The highly potent synthetic opioid is 80 to 100 times stronger than morphine, according to the Drug Enforcement Agency.
“Mainly what we are seeing as far as the overdose deaths, fentanyl is involved. The average amount of substances in a person’s system when they overdose is six. And the top three are cocaine, crystal meth and fentanyl,” said Josh Weil, a Regional Overdose Prevention Specialist for Memphis Area Prevention Coalition.
Predictions from the CDC list Tennessee and Arkansas as two of 17 states expected to see an increase in deadly overdoses for 2019. Weil says fentanyl is to blame in the Memphis/Shelby County area for those statistics.
“Because it’s so potent you don’t know, you know it’s not being mixed by chemists in a laboratory. It’s being fixed up by the people who are dealing it so you don’t know when you are going to get a spot that has more fentanyl in it,” said Weil.
Using a new grant, treatment centers across the city are coming together using medication assisted treatment. Drugs are given out to users to help kick the addiction at no cost.

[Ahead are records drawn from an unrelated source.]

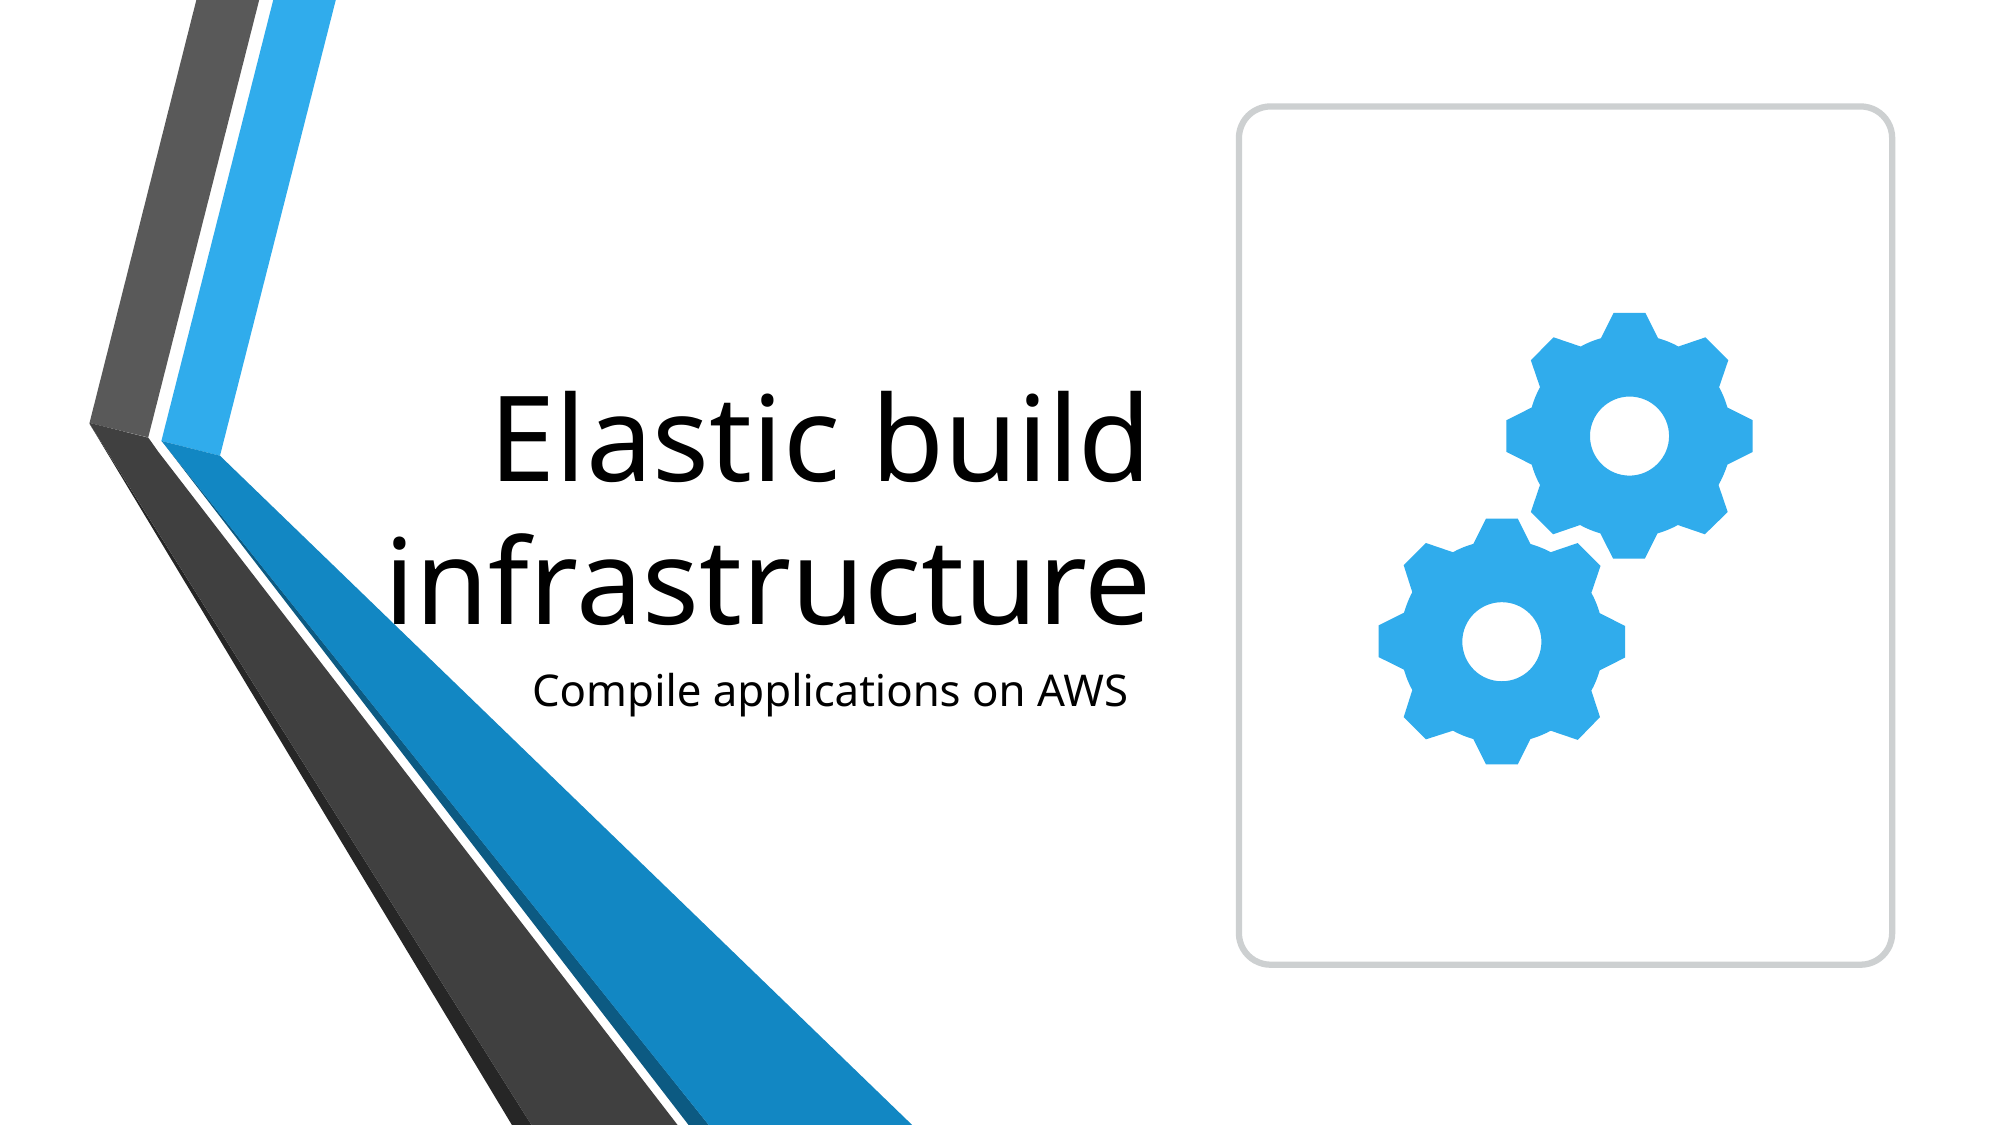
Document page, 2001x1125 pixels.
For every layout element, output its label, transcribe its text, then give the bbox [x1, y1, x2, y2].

subtitle Compile applications on AWS [516, 655, 1187, 843]
picture [1291, 264, 1840, 813]
title Elastic build infrastructure [369, 226, 1187, 656]
text_box [1238, 106, 1893, 965]
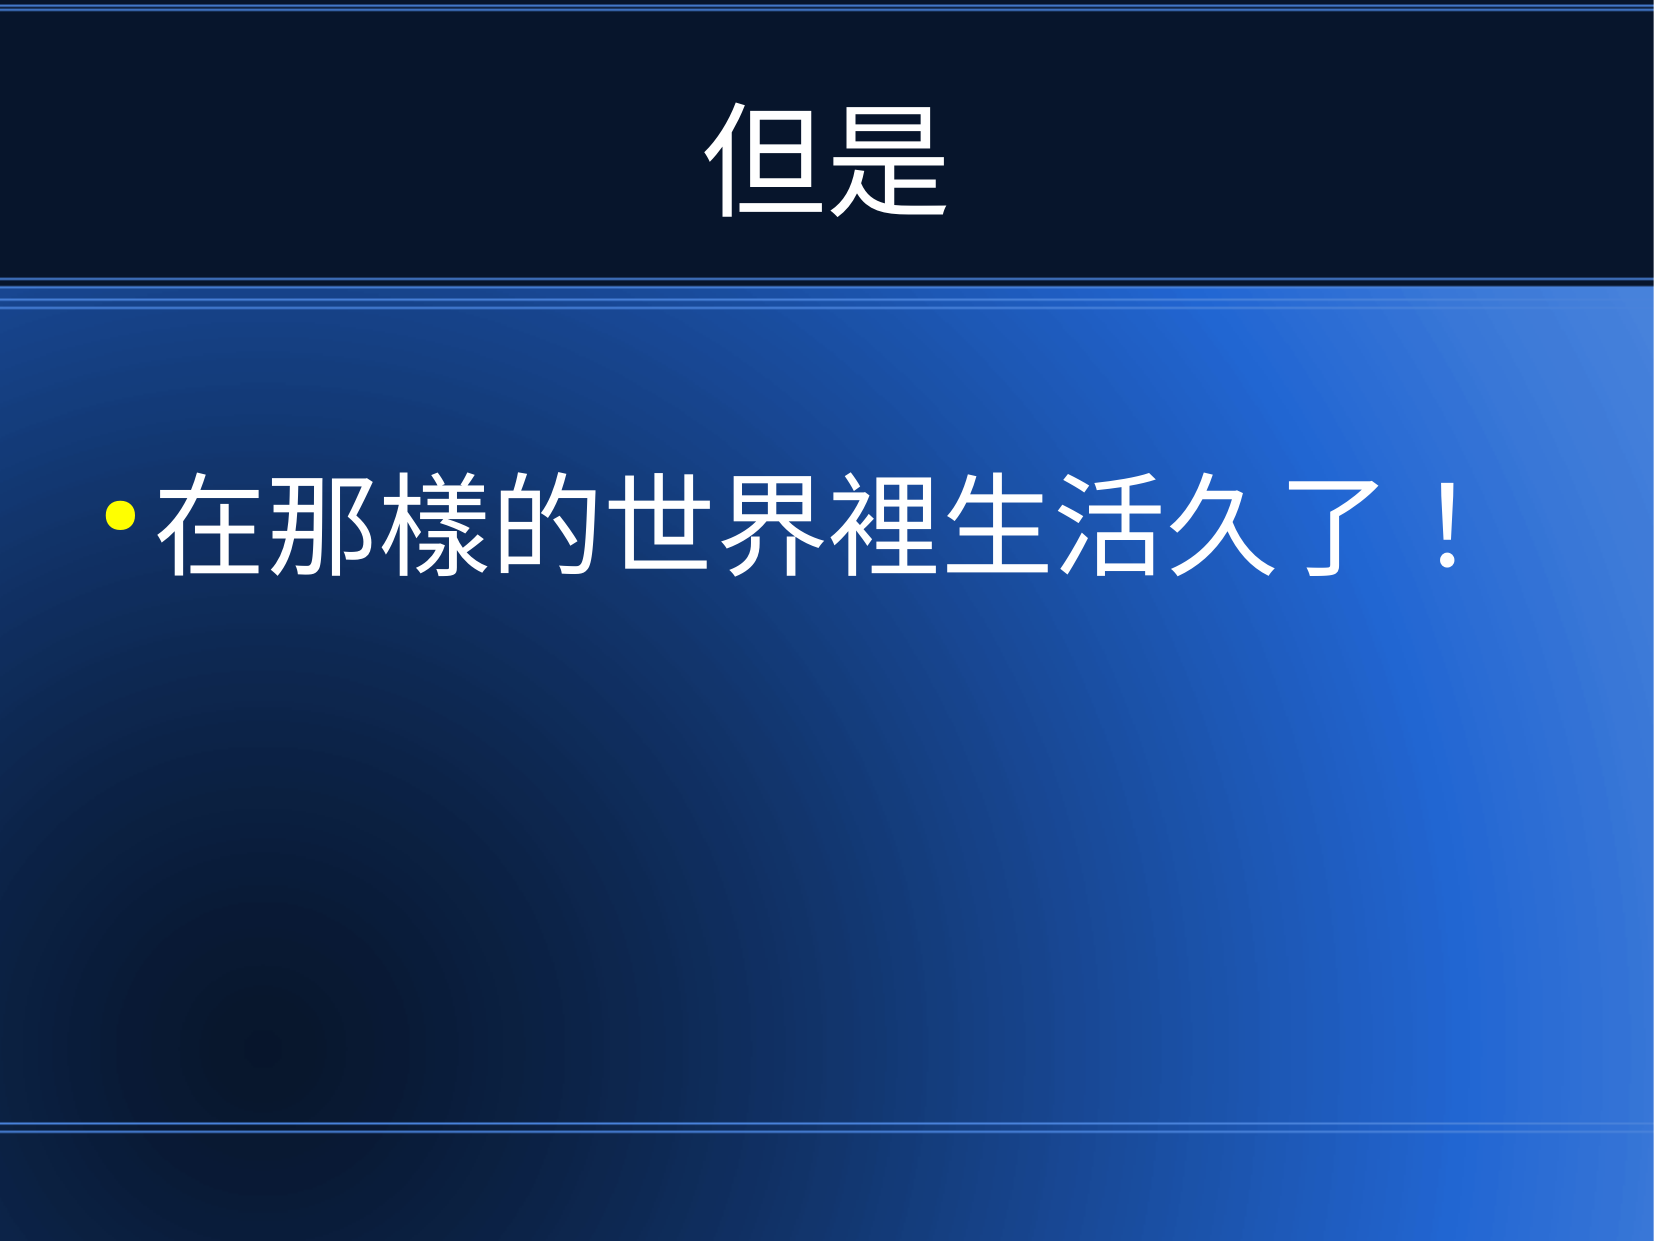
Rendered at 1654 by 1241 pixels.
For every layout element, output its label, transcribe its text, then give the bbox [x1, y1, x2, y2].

picture [0, 0, 1654, 1241]
title 但是 [82, 49, 1571, 257]
list 在那樣的世界裡生活久了！ [82, 355, 1571, 1241]
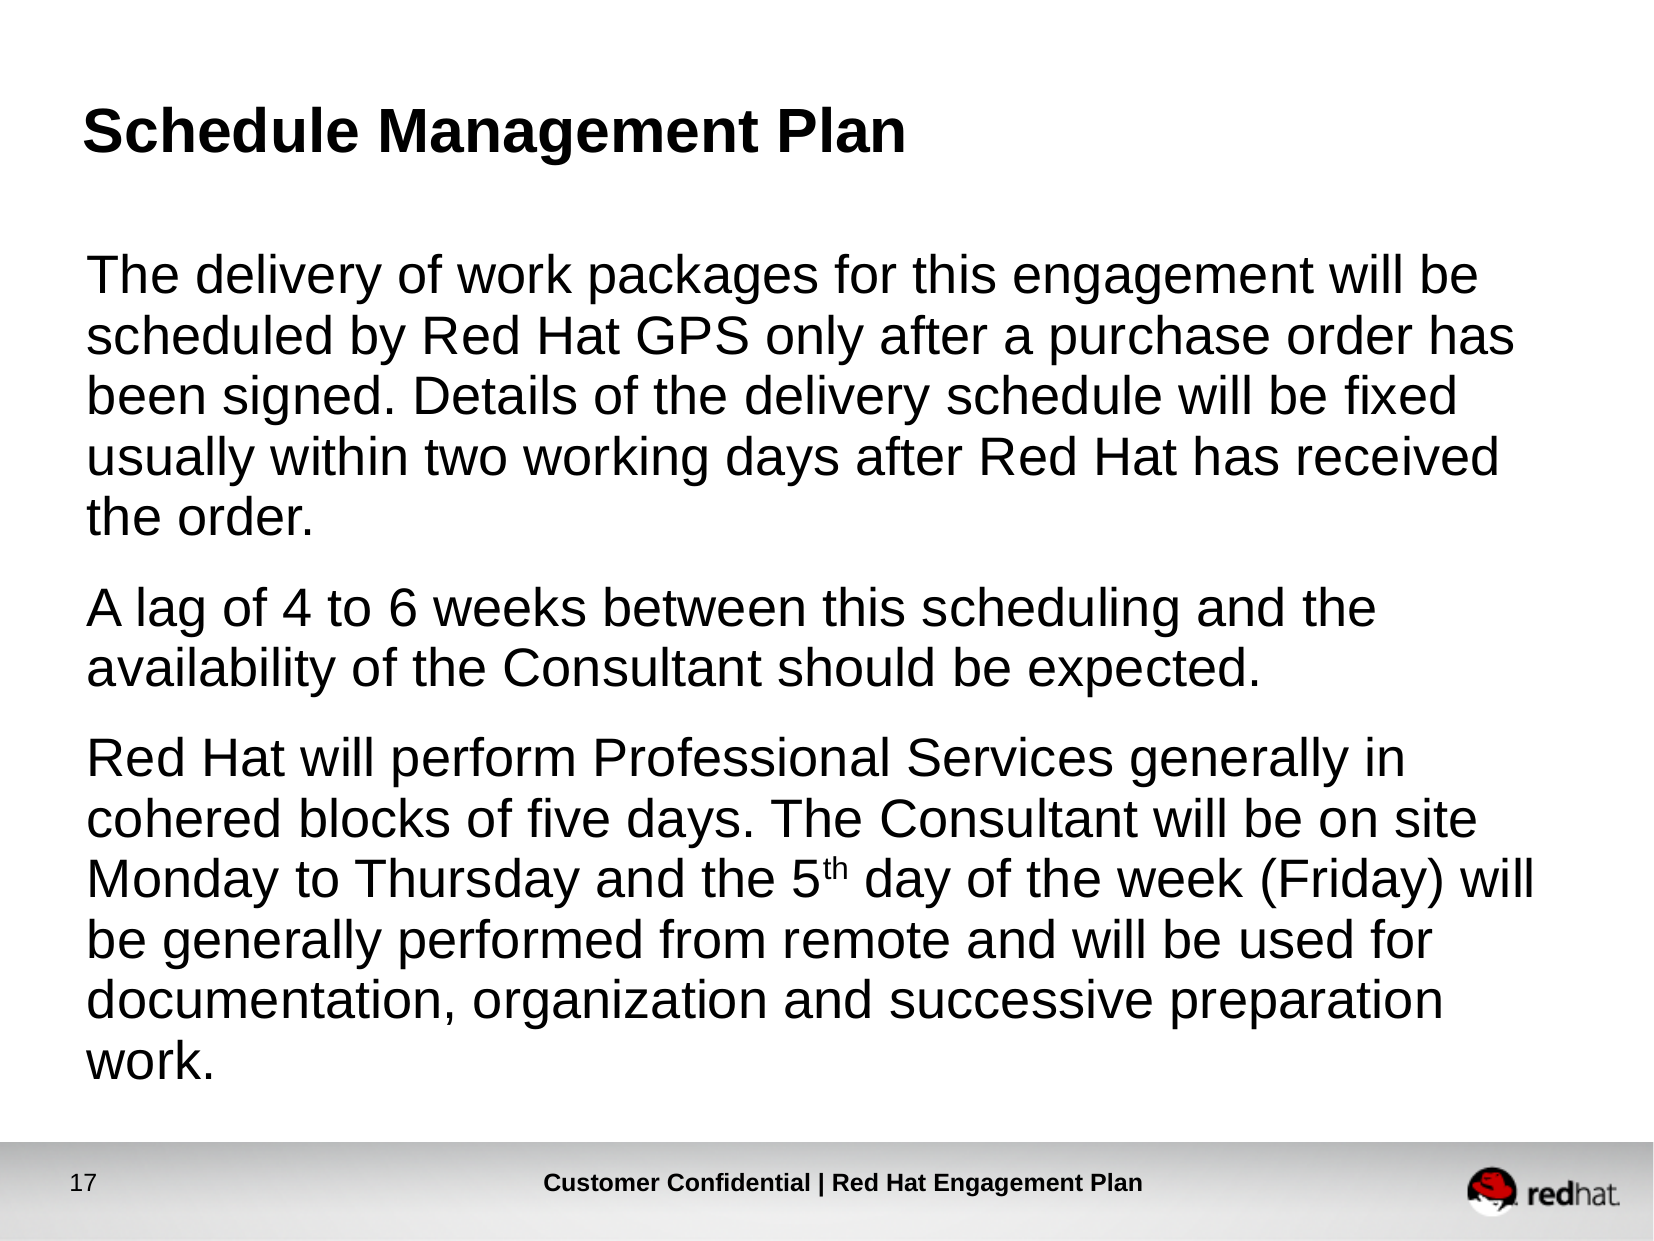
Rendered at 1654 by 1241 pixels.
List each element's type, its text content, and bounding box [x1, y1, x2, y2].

title Schedule Management Plan [82, 37, 1571, 226]
list The delivery of work packages for this engagement will be scheduled by Red Hat GPS only after a purchase order has been signed. Details of the delivery schedule will be fixed usually within two working days after Red Hat has received the order. A lag of 4 to 6 weeks between this scheduling and the availability of the Consultant should be expected. Red Hat will perform Professional Services generally in cohered blocks of five days. The Consultant will be on site Monday to Thursday and the 5th day of the week (Friday) will be generally performed from remote and will be used for documentation, organization and successive preparation work. [86, 244, 1576, 1093]
picture [0, 1142, 1654, 1241]
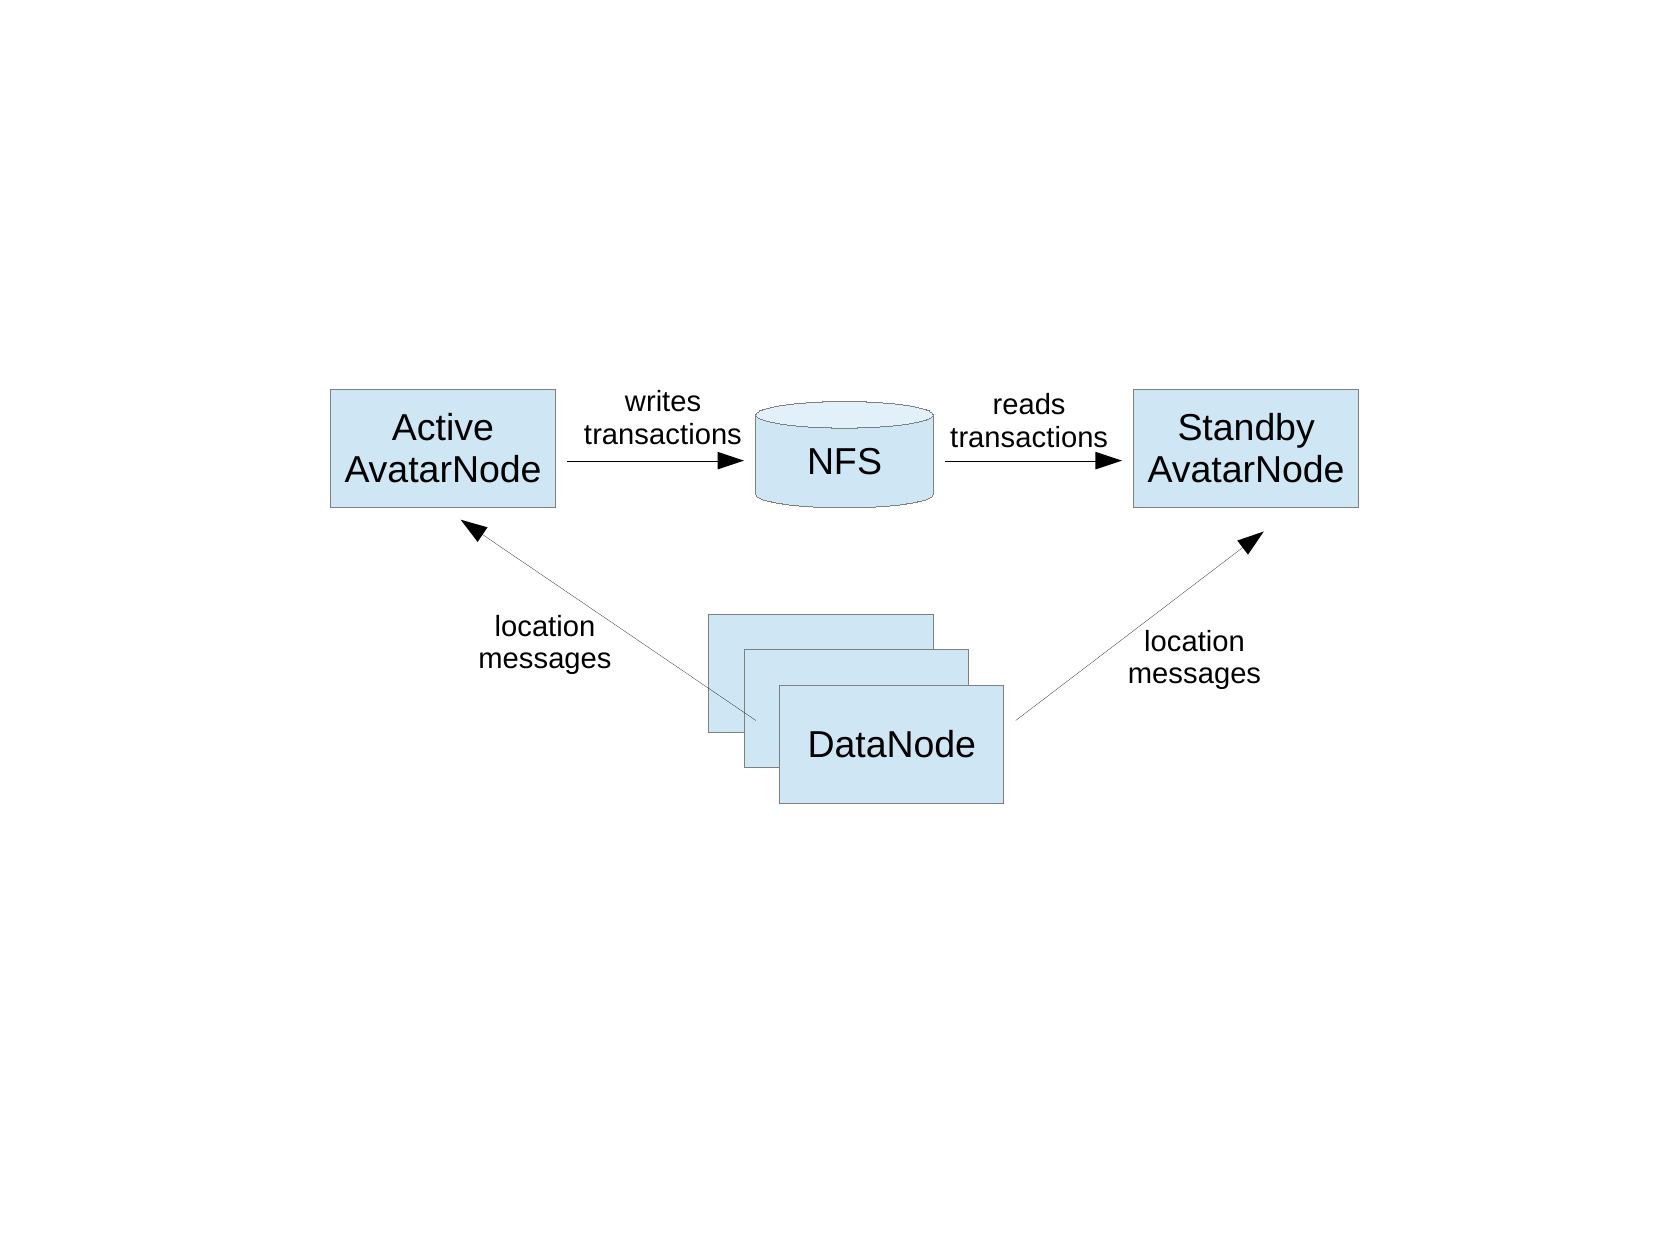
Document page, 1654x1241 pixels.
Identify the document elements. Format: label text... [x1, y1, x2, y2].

text_box writes transactions [569, 377, 758, 459]
text_box Active AvatarNode [330, 389, 556, 508]
text_box location messages [1113, 617, 1277, 698]
text_box NFS [755, 416, 934, 508]
text_box DataNode [779, 685, 1004, 804]
text_box Standby AvatarNode [1133, 389, 1359, 508]
text_box reads transactions [935, 380, 1124, 462]
text_box location messages [463, 602, 627, 683]
text_box [708, 614, 969, 768]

Similar programs are in place in states that have seen drops in overdose deaths. Those programs are funded through expanded Medicaid that covers the cost of the treatment.
“That’s part of the reason I think why we are seeing some states drop, now we have the option to do that,” said Weil.
According to experts, the people most at risk of overdose are users who have stopped using for a short period of time and then begin to use again.